Exercise details: Every line from the one containing "M1403 843C1442 802" to the end of the listing below should be transcribed exactly, and no line outside that span should appear.

Material supplied:
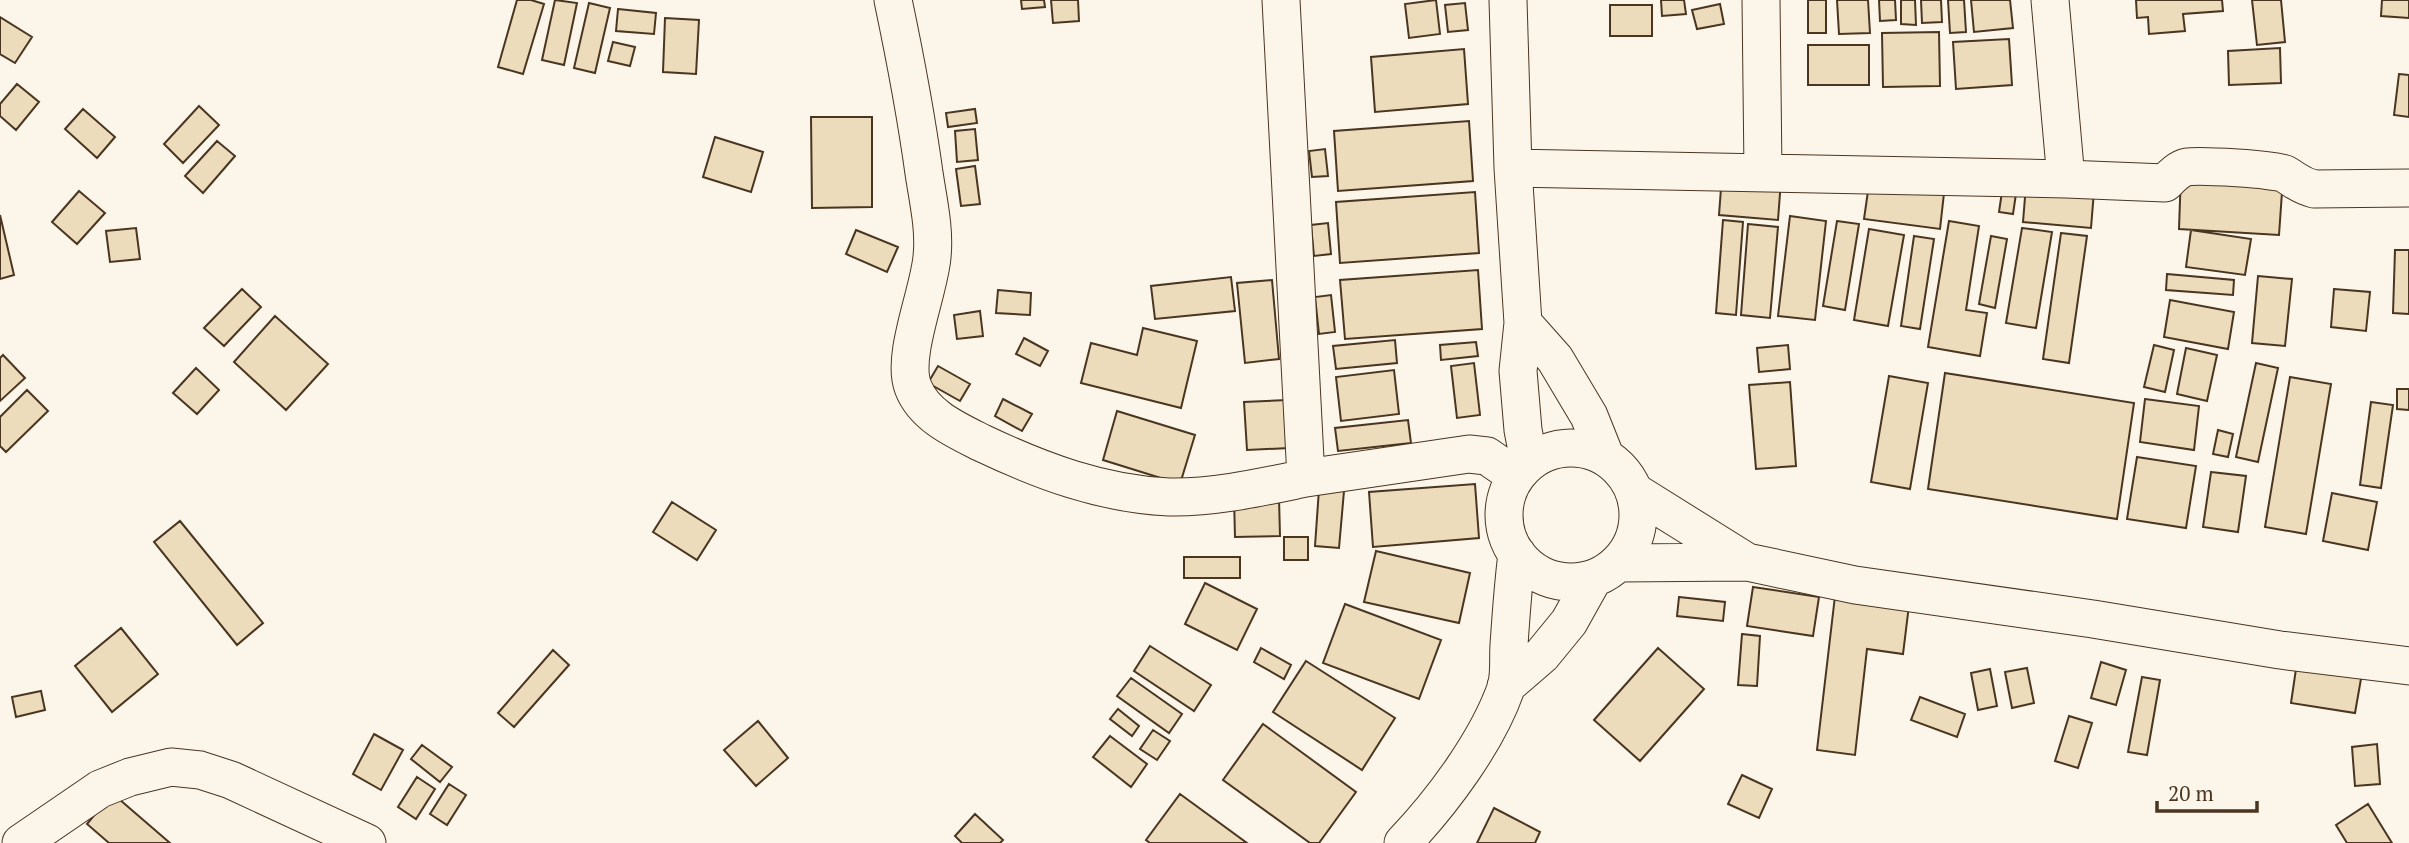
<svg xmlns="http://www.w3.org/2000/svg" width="2409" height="843" viewBox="0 0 2409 843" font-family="'PT Serif',serif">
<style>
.building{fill:#ecdcbc;stroke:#4a3520;stroke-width:2}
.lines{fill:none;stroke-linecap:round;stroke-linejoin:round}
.minor-casing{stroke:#4a3520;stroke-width:39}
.minor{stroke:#fbf6e9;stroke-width:37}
</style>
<rect width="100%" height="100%" fill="#fbf6e9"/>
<path class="building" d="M517 0H531L544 4 523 74 498 67Z
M555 0 577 3 564 65 542 60Z
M1021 0H1044L1045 7 1022 9Z
M1051 0H1078L1079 21 1053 23Z
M1436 0 1440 34 1409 38 1405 4Z
M1661 0H1684L1686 14 1662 16Z
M1808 0H1826V33H1808Z
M1837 0H1868L1870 33 1839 34Z
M1879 0H1895L1896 20 1880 21Z
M1901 0H1915L1916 25 1901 24Z
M1921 0H1941L1942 22 1922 23Z
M1948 0H1964L1966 32 1950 33Z
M1971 0H2010L2013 28 1974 32Z
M2136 0H2222L2223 11 2183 14 2185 31 2149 34 2148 17 2137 18Z
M2252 0H2281L2285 42 2257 45Z
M2382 0H2409V18L2381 16Z
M589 3 610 8 595 73 574 68Z
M1465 3 1468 30 1448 32 1445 5Z
M1720 4 1724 24 1697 29 1692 10Z
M1610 5H1652V36H1610Z
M618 9 656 13 654 34 616 31Z
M0 17 32 37 15 63 0 54Z
M665 18 699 20 696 74 663 72Z
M1939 32 1940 86 1883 87 1882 33Z
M2009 39 2012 85 1956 89 1953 42Z
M613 42 635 47 630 66 608 61Z
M1808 45H1869V85H1808Z
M2280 48 2281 83 2229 85 2228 51Z
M1464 49 1468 104 1375 112 1371 57Z
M2399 74 2409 75V117L2394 115Z
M17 84 39 102 16 130 0 116V104Z
M199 106 219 125 183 163 164 144Z
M83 109 115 137 97 158 65 129Z
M975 109 977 123 948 127 946 113Z
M811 117H872V207L812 208Z
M1469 121 1473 181 1338 191 1334 131Z
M975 129 978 160 957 162 955 131Z
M715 137 763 152 751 192 703 177Z
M217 141 235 156 203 193 185 176Z
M1325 149 1328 176 1312 177 1309 151Z
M975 166 980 204 961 206 956 169Z
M2181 172 2283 178 2279 235 2179 229Z
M1722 175 1781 180 1778 220 1719 215Z
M1869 184 1944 193 1940 229 1864 219Z
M2003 185 2017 187 2013 214 1999 212Z
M2026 185 2094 191 2091 228 2023 222Z
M79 191 105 213 77 244 52 222Z
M1475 192 1479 253 1340 263 1336 202Z
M0 215 14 275 0 279Z
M1790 216 1826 221 1815 320 1778 316Z
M1723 220 1743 222 1736 315 1716 313Z
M1837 221 1859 224 1845 310 1823 306Z
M1949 221 1979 226 1966 310 1987 313 1980 356 1928 347Z
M1328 223 1331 254 1314 256 1311 225Z
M1748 224 1778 227 1770 318 1741 315Z
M136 228 140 259 110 262 106 231Z
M2022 228 2052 232 2036 328 2006 323Z
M1869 229 1904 235 1888 326 1854 320Z
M856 230 898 247 887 272 846 254Z
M2191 230 2251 239 2245 275 2186 267Z
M2061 233 2087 236 2069 363 2043 359Z
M1914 236 1934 239 1920 329 1901 326Z
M1991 236 2007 239 1995 308 1979 304Z
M2395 250H2409V314L2393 313Z
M1478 270 1482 329 1345 339 1340 280Z
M2167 274 2234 280 2233 295 2166 290Z
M2258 276 2292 279 2285 346 2252 343Z
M1231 277 1235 311 1155 319 1151 286Z
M1272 280 1279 359 1245 363 1237 283Z
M242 289 261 307 224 346 204 328Z
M2334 289 2370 292 2366 331 2331 327Z
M998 290 1031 293 1030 315 996 313Z
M1331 295 1335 332 1319 334 1315 297Z
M2170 300 2234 312 2228 349 2164 337Z
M980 311 983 336 957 339 954 315Z
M275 316 328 364 286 410 234 362Z
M1143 328 1197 341 1181 408 1081 383 1091 343 1137 355Z
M1024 338 1048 351 1040 366 1016 354Z
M1395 340 1397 363 1336 369 1333 346Z
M1476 342 1478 356 1441 360 1440 345Z
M1788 345 1790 369 1759 372 1757 348Z
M2154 345 2174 350 2165 392 2144 387Z
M2186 348 2217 355 2207 401 2177 394Z
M3 355 25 378 0 401V358Z
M1474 363 1480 415 1457 418 1451 366Z
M2256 363 2278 368 2258 462 2236 457Z
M938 366 970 384 960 401 928 383Z
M196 368 219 390 197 414 173 393Z
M1394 370 1399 414 1341 421 1336 377Z
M1945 373 2134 403 2117 519 1928 489Z
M1889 376 1928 383 1910 489 1871 482Z
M2290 377 2331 384 2306 534 2265 527Z
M1790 382 1796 466 1756 469 1749 385Z
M2397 389H2409V410L2397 409Z
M27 390 48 411 6 452 0 446V417Z
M1003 399 1032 414 1022 431 995 416Z
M2145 399 2199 406 2194 450 2140 442Z
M1287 400 1289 448 1247 450 1244 402Z
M2371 402 2393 405 2381 488 2360 485Z
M1117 411 1195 435 1180 484 1103 460Z
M1408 420 1411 443 1338 451 1335 428Z
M2218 430 2233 434 2228 457 2213 454Z
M2137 457 2196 466 2186 528 2127 519Z
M2211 472 2246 476 2238 532 2203 527Z
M1475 484 1479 538 1373 547 1369 492Z
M1319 489 1344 491 1339 548 1315 546Z
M2332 493 2377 502 2368 550 2323 541Z
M1234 498H1279L1280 536 1235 537Z
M672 502 716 530 697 560 653 532Z
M180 521 263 623 237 645 154 542Z
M1284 537H1308V560H1284Z
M1376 551 1470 573 1459 623 1364 602Z
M1184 557H1240V578H1184Z
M1205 583 1257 609 1237 650 1185 624Z
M1753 587 1819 597 1813 636 1747 626Z
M1835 596 1909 605 1903 654 1867 649 1855 755 1817 750Z
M1679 597 1725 602 1723 621 1677 616Z
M1345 604 1441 640 1419 699 1323 663Z
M121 628 158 674 112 712 75 666Z
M1742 634 1760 636 1757 686 1738 685Z
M1150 646 1211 685 1194 711 1134 671Z
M1261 648 1291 665 1284 679 1254 662Z
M1658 648 1704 689 1640 761 1594 720Z
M553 650 569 665 514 727 498 713Z
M1306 661 1395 718 1362 770 1273 712Z
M2101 662 2126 670 2116 705 2091 698Z
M2297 662 2362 673 2355 713 2291 703Z
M2027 668 2034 703 2012 708 2005 672Z
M1990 669 1997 706 1978 710 1971 673Z
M2142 677 2160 680 2147 755 2128 752Z
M1131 678 1182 714 1169 733 1117 696Z
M41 691 45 710 16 717 12 697Z
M1920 697 1965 714 1957 737 1911 720Z
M1118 709 1139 726 1132 736 1110 719Z
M2069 716 2092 723 2078 768 2055 761Z
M758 721 788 758 756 786 724 750Z
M1263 724 1356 792 1319 843H1310L1223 780Z
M1153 730 1170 741 1157 760 1140 749Z
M374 734 403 750 381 790 353 774Z
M1110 736 1147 764 1131 787 1093 757Z
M2377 744 2380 784 2355 786 2352 747Z
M422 745 452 767 440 782 411 759Z
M1742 775 1772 789 1759 818 1728 804Z
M417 777 435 789 416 819 398 807Z
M449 784 466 795 447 825 430 814Z
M112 793 170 843H109L87 824Z
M1180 794 1247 843H1150L1146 840Z
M2368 804 2392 843H2347L2336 825Z
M1494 808 1540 832 1535 843H1477Z
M975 814 1003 840 1000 843H962L955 836Z"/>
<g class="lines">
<g class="minor-casing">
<path id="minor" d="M893 0C905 57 916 115 924 173 928 200 935 229 932 257 929 292 901 356 913 387 924 416 956 430 982 443 1041 471 1102 494 1169 497 1214 498 1262 487 1306 478L1281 0
M1508 0 1513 168 1523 323 1518 371 1523 430 1529 461
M1761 0 1763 172
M2050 0 2066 179
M1513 168 2066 179 2165 183C2171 177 2178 169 2187 167 2199 165 2276 169 2285 174 2297 181 2299 185 2314 189L2409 188
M1523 323 1555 359 1589 416 1605 456
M1504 515a67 67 0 1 1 134 0a67 67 0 1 1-134 0Z
M1306 478 1469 454 1487 456 1516 476
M1635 492 1747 562
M1619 563 1747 562 1855 585 2093 619 2280 650 2409 666
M1506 686 1542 655 1569 622 1593 579
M21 843 100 789 130 777 171 767 200 770 231 780 367 843
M1403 843C1442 802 1487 742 1506 688 1510 675 1508 658 1509 645 1511 615 1513 585 1517 554"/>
</g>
<use href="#minor" class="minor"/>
</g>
<path d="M2157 801v10h100v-10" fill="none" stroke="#4a3520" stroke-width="3.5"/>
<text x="2168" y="801" font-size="21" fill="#4a3520" stroke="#fbf6e9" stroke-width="5" paint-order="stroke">20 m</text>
</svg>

Your response:
M1403 843C1442 802 1487 742 1506 688 1510 675 1508 658 1509 645 1511 615 1513 585 1517 554"/>
</g>
<use href="#minor" class="minor"/>
</g>
<path d="M2157 801v10h100v-10" fill="none" stroke="#4a3520" stroke-width="3.5"/>
<text x="2168" y="801" font-size="21" fill="#4a3520" stroke="#fbf6e9" stroke-width="5" paint-order="stroke">20 m</text>
</svg>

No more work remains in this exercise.